I disagree, the situation is different and calls for a different approach. But thanks for your analysis, of course ;o) let's examine the case. ♦ For PD, we have to determine which are the explicit limits set by law in different countries, because Berne traty says that when an artistic work looses its protection in the country of publication, it is the case worldwide (unless otherwise specified). Local law is precise and final, and its examination relevant to us. ♦ For so-called FoP, the problem is to determine wether or not a given picture must be given the protection of the convention on artistic property (Berne treaty), because of the object represented. This is a jurisprudential problem, not a legal one: the conflict is between a public liberty (take picture) and a public right (artistic property), both protected by law, and the line has to be drawn somewhere in equity (and common sense). The solution depends on interests at stake, public welfare, simplicity of determination,... ♦ The jurisprudential solution will not be immediatly clear-cut, but once it becomes fed with relevant cases, the formulation may be generalized and may be adopted world-wide. Since Wikipedia is one of the place where such problems are discussed daily, our interest is to formulate sensible guidelines that might be adopted by further jurisprudences. ♦ Hence my position: IMHO, we should'nt be passive on such a problem, but actively discuss a possible NPOV solution, considering interests at stake, and promote it. Michelet-密是力 14:18, 20 April 2007 (UTC)
Ah, you were looking further. Did you mean "if we could come up with a sensible policy, it might be picked up and eventually be applied world-wide"? That'd of course be great. BTW, FOP is not primarily about taking the picture, it is about publishing the picture. I think in most jurisdictions, taking a picture for personal use is fine anyway. Lupo 14:45, 20 April 2007 (UTC)
A marginal note about: "A standard, run-of-the-mill suburban single-family home might not be copyrighted, but the works of star architects certainly are". Well, of course it is the images of contemporary Italian "star architects" I was uploading. Otherwise there would be no point in uploading them. :-)
--
## WORK INSTRUCTIONS
Answer these questions about the copyright discussion:
(a) According to the discussion, what does the Berne treaty say happens when an artistic work loses its protection in its country of publication?
(b) What does Lupo say FOP is primarily about?
(c) Whose images does the final comment say were being uploaded?
The entries come from a separate source unrelated to the discussion.
--
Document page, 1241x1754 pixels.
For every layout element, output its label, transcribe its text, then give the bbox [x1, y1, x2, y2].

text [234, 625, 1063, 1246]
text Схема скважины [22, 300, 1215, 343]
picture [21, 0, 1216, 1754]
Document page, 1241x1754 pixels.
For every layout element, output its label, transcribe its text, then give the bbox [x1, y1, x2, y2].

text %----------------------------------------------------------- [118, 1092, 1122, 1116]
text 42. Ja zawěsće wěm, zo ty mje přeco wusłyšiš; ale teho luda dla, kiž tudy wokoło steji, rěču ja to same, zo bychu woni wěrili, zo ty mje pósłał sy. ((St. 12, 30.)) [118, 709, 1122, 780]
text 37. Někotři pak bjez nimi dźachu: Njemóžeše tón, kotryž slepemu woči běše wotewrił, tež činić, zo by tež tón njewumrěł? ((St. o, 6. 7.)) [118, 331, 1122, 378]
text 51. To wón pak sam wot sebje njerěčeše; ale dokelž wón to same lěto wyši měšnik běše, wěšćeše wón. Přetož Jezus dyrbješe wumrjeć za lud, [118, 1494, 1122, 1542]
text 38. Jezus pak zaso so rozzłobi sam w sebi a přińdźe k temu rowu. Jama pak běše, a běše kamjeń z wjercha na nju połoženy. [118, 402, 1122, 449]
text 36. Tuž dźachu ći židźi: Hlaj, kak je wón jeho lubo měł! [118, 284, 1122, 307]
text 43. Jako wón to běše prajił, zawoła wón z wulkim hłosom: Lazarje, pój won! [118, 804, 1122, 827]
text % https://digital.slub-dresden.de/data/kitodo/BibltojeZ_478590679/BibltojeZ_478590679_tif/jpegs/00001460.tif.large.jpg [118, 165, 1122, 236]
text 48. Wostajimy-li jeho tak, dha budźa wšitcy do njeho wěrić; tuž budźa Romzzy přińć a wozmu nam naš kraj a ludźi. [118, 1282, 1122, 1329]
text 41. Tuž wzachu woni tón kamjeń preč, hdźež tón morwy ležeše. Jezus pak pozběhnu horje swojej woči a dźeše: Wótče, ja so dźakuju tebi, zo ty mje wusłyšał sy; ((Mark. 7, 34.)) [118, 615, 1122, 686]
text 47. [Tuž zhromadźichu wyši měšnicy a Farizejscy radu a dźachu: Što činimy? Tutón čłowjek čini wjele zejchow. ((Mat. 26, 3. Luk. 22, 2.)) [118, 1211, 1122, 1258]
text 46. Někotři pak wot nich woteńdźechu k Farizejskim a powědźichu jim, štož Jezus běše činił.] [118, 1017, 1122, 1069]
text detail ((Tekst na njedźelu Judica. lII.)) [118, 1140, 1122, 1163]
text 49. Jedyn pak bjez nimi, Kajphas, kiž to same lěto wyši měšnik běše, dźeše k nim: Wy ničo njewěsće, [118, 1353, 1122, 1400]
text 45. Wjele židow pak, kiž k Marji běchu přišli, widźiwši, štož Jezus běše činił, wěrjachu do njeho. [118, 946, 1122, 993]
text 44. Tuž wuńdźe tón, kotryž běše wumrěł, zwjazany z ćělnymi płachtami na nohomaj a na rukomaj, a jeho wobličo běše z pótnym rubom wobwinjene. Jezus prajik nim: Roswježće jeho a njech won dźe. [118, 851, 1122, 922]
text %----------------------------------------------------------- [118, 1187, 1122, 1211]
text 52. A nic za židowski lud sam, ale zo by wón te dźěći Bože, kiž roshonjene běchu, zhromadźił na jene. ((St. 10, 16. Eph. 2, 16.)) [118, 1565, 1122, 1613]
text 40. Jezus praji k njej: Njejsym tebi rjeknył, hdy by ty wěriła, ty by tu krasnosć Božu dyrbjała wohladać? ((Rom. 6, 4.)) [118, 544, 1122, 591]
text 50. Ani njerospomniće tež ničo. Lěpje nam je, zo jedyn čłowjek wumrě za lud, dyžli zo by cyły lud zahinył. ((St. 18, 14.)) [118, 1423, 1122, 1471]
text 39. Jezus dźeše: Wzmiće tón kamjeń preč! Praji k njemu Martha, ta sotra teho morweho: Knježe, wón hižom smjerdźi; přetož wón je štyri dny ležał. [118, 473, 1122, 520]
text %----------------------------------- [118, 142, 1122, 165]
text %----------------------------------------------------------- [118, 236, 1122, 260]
--
## RESPONSE
(a) It loses its protection worldwide, unless otherwise specified.
(b) Publishing the picture, not taking it.
(c) Images of contemporary Italian "star architects."